When Shah was in medical school in the late aughts, he noticed that no one was discussing the financial aspect of practicing medicine. As a third-year, he said, “everyone above you, even the 4th years, seems omniscient, but the one thing no one had any insight into was how our decisions were impacting what anybody paid.”
This bothered him so much that he took a short detour to get another graduate degree, from the Kennedy School, where he studied under professors who were helping to write the legislation that would become the Affordable Care Act. At Harvard, professors spoke about cost, but only on the scale of big-picture economic indicators. “Nobody goes to med school to treat the GDP,” Shah pointed out. “Even the best economists, I could tell them things they didn’t know, just from being a third-year med student.”

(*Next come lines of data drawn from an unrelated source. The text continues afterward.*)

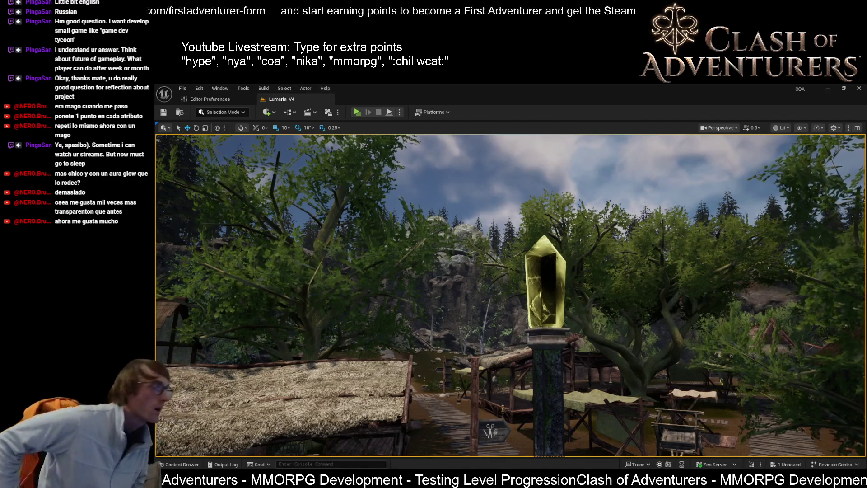
Jump to the village square bookmark and circle the crystal pillar by the stalls
key(1)
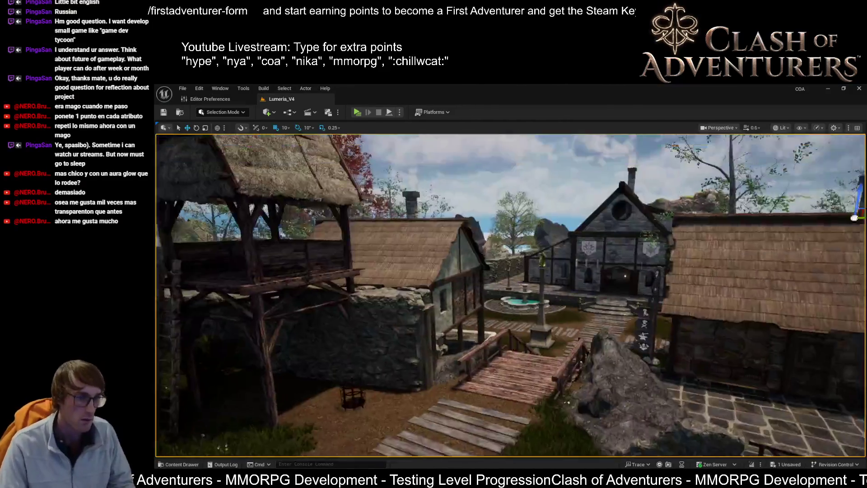
scroll(510, 294, up, 3)
scroll(511, 294, up, 1)
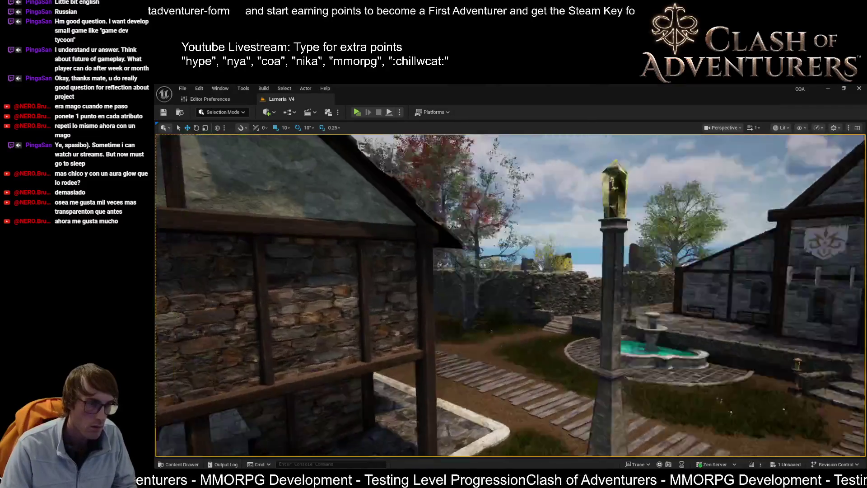
scroll(511, 294, down, 2)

Shah is optimistic about how doctors can take a proactive role in reducing health-care costs. “There’s much more top-down pressure on clinicians to be accountable. There’s more measurement, and there’s much more tech that enables measurement,” he says. People receiving care are different now, as well, thanks to the Internet: They’re more engaged, more discerning. “Patients are used to transparency in price in a way that wasn’t true in the early 90s,” Shah says. That makes them well-positioned to participate in bringing costs down, too.
Overall, I have been encouraged by other innovations I’ve encountered, such as the laminated cards distributed to doctors to remind them of cost-saving strategies when prescribing medications to patients (pioneered by Chicago’s Dr. Vinny Arora), and the website Clear Health Costs, which enables prospective patients to compare the prices of procedures performed in different locations within the same area. (It turns out the same MRI can range from $400 to $1200, depending on where in a city it is administered.) In many ways, these are small shifts in the health-care landscape. But they also represent a general, even generational, shift, one signaling that practitioners and insurers alike are beginning to take seriously their responsibility to first do no harm—to patients’ bodies or to their bank accounts.